Node monitoring

Someone was talking about monitoring for storj node. So I decided to share, what do I personally find interesting / useful to monitor.

First of all, basic stuff - CPU load, memory usage, and disk space:

image
image
image

Next, FS dedicated for storj delta (change per minute):

image

Network traffic, in/out:

Count of new lines per minute in node log:

Socket reachable & process running:

Battery:

For the last 3, I have automated SMS whenever something goes wrong.

Finally, output of earnings.py parsed:

And raw data for the same earnings.py:

All set in Zabbix, under one dashboard.

6 Likes

I’m using the InfluxData TICK stack to monitor my home systems.

Zabbix looks awesome and runs on a Pi I see!

I have MRTG for comparatively crude monitoring so it’s tempting to try this … can I ask, how hard it to setup … ?
I don’t want to have to dedicate too much time to it …

Thanks for sharing !

Installation is quick. For the configuration you should take a few hours to understand and configure Zabbix.
There is still Netdata which is very easy to install.

1 Like

I have a similar setup with Zabbix. Metrics are gathered from the SNO API, the log files, and an API proxy I wrote to smooth out differences between versions, add some extra reporting against the database, and add satellite discovery via Zabbix LLD (new satellites are automatically added to Zabbix as soon as they appear in the SNO API). I have a dynamic screen I can use to view a summary of each node.

I have a trigger for vetting status. This has the benefit of alerting me when a node becomes vetted on a specific satellite, as well as letting me see an overview of vetting status by looking at the problem matrix (but you have to get used to reading it as a negation – blue boxes show node/satellite combinations that are NOT vetted):

I do not use Watchtower, so I additionally have a trigger to tell me when each node can be updated.

1 Like

I really like your setup @cdhowie! Can you share the Zabbix template?

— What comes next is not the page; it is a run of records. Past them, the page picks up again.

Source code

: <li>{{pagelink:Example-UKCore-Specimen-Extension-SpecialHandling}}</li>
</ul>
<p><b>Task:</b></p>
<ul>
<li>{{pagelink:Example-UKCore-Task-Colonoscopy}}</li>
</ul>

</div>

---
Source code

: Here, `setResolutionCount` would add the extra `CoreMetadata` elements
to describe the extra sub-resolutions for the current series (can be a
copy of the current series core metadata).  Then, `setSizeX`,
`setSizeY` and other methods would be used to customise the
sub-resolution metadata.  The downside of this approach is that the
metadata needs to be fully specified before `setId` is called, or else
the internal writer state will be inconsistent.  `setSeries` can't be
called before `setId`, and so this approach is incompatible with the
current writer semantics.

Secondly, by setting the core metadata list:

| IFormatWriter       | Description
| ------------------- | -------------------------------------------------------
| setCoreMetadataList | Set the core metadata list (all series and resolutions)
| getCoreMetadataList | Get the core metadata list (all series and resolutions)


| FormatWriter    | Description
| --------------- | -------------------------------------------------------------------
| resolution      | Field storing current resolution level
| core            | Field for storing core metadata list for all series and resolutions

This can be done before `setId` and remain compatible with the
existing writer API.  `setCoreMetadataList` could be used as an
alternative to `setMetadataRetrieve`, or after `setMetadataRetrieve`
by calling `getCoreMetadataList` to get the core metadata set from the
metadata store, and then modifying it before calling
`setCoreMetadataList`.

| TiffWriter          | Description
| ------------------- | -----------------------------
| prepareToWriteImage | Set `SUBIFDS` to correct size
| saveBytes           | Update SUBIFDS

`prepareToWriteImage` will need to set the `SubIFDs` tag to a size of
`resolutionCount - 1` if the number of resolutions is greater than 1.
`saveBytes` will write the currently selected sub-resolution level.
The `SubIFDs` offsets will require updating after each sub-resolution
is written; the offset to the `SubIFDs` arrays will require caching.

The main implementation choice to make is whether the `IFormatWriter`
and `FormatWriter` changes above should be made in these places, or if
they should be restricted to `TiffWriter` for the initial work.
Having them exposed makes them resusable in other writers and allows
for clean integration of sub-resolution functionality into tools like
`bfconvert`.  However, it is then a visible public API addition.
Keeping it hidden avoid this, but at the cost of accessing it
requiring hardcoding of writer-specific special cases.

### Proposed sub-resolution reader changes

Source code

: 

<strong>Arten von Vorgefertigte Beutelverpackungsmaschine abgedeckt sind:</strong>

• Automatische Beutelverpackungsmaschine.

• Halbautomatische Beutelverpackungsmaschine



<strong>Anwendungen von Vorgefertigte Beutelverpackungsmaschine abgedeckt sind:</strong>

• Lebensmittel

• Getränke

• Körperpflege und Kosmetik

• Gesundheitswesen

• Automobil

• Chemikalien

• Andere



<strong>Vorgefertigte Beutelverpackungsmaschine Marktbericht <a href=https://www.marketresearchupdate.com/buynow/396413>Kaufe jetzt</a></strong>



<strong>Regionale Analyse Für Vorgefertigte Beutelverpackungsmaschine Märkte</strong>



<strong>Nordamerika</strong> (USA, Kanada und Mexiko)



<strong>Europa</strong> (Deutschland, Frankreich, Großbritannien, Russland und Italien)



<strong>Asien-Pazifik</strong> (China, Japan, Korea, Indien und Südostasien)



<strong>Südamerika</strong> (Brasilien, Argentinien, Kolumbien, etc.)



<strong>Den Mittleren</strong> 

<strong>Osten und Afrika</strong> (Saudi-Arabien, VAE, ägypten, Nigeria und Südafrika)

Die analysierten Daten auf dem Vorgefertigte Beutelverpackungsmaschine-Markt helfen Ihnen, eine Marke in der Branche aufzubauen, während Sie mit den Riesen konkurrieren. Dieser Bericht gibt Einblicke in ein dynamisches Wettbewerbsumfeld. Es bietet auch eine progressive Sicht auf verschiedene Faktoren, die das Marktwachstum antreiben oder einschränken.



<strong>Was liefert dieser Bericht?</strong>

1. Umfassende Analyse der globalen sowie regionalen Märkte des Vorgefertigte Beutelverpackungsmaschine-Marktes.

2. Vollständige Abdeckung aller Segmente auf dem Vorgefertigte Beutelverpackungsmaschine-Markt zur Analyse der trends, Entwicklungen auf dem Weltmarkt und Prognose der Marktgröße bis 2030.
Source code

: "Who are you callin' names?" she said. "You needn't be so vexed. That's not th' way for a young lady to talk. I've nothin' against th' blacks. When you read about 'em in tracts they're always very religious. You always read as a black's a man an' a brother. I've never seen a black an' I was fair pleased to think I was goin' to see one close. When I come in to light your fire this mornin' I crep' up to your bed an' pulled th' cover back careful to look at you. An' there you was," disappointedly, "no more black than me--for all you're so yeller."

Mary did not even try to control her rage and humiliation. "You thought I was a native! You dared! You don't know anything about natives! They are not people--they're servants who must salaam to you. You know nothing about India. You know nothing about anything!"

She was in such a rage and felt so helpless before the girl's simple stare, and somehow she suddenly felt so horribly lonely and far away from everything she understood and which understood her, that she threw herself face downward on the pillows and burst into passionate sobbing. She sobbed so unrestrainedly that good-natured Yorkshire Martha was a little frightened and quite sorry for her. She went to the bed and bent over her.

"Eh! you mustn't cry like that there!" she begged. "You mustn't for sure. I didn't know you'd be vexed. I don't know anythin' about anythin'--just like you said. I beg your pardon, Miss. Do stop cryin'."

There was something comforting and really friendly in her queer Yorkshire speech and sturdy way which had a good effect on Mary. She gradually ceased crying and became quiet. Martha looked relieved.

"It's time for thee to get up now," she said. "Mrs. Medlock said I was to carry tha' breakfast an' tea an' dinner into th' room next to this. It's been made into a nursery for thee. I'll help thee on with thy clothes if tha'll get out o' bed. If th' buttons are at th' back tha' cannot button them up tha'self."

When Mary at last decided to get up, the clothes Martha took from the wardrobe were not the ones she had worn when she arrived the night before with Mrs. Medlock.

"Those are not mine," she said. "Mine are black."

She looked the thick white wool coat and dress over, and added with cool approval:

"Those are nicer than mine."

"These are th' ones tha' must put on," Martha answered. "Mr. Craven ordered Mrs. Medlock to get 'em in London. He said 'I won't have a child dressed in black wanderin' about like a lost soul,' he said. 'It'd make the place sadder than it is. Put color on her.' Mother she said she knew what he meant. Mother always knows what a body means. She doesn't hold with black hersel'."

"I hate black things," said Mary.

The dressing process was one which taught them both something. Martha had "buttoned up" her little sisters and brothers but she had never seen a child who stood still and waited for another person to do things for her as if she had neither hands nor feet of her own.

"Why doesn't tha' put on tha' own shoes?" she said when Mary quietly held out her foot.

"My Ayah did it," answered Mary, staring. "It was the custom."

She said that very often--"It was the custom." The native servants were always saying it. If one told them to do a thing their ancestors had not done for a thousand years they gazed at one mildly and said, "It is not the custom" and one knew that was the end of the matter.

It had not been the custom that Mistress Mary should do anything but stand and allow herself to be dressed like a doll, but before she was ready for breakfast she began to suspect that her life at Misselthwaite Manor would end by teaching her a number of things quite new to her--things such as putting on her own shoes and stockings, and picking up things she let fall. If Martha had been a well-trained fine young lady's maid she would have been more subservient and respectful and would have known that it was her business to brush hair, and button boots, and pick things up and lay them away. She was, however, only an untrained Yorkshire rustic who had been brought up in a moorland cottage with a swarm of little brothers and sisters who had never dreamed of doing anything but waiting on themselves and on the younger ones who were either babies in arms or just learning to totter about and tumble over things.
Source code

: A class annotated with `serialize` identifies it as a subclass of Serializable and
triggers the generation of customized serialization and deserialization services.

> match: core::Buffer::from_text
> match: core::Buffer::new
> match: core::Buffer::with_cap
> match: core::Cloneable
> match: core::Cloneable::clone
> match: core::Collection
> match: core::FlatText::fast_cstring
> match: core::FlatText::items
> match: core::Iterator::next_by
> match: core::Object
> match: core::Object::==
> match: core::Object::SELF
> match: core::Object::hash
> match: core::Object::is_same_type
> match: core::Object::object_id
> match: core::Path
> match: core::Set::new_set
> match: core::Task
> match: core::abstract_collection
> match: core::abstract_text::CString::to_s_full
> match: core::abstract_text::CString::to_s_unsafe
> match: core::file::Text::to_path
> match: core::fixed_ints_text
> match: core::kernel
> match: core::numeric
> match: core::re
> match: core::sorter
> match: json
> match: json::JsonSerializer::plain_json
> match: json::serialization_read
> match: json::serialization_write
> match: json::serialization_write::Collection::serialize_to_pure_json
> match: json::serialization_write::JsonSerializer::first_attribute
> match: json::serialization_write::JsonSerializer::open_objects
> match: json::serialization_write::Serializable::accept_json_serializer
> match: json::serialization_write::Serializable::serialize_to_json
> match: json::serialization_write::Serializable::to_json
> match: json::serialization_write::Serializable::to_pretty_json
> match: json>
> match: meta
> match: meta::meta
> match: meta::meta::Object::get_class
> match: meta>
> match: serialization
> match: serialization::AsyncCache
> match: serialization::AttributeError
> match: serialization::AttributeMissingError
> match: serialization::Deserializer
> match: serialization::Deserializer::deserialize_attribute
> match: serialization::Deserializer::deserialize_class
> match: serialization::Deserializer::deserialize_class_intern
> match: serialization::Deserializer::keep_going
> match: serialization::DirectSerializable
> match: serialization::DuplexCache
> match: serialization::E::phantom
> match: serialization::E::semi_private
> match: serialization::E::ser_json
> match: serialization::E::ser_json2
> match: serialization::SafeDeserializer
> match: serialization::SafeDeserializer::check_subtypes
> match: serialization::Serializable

I was just looking at this :-

Very nice, thank you!
Just 2 questions:

  • Why monitoring battery? I am wondering if a laptop is really a good hardware for SNO
  • Any insights on how to monitor disk health (e.g. SMART systems)? Especially on a Virtual Machine hosted on a homelab?

Thanks!

In favour:- A storj node is very light weight so it’s not going to be a problem for a laptop.
Against:- Laptops are not really built with 24/7 operation in mind but as long as it stays relatively cool most seem to manage it.
WiFi is not recommended but most laptops have an Ethernet port for wired connection.

I think the big plus is the battery, it’s like having a built in UPS.

1 Like

My point is that a laptop requires more power (than a headless computer) mostly due to its screen. Of course, it’s possible to disable it and to customize it a little bit and it may be a good way to re-use old hardware. In my point of view, it is not the best indicated hardware for Storj use case.

I was thinking that the battery was a drawback because you will need to plug the computer all the time. Didn’t think the battery could be seen as a built-in UPS. You are right, that’s a very good point!

1 Like

Hi, i want the same for “Count of new lines per minute in node log”
For example. “if line not occures in 20minutes send me a sms”
You used Zabbix agent or agent 2 instalation?
Is sms feature build in, cheap?

And if You feel You can share more how to install and configure sms please share.
im gonna test it on windows 10 pro
im having problem with zabbix server. Dont know where to instal iit, i have only windowses 10 and 7 computers, and no webserver , u for some ideas for easy server setup somewhow?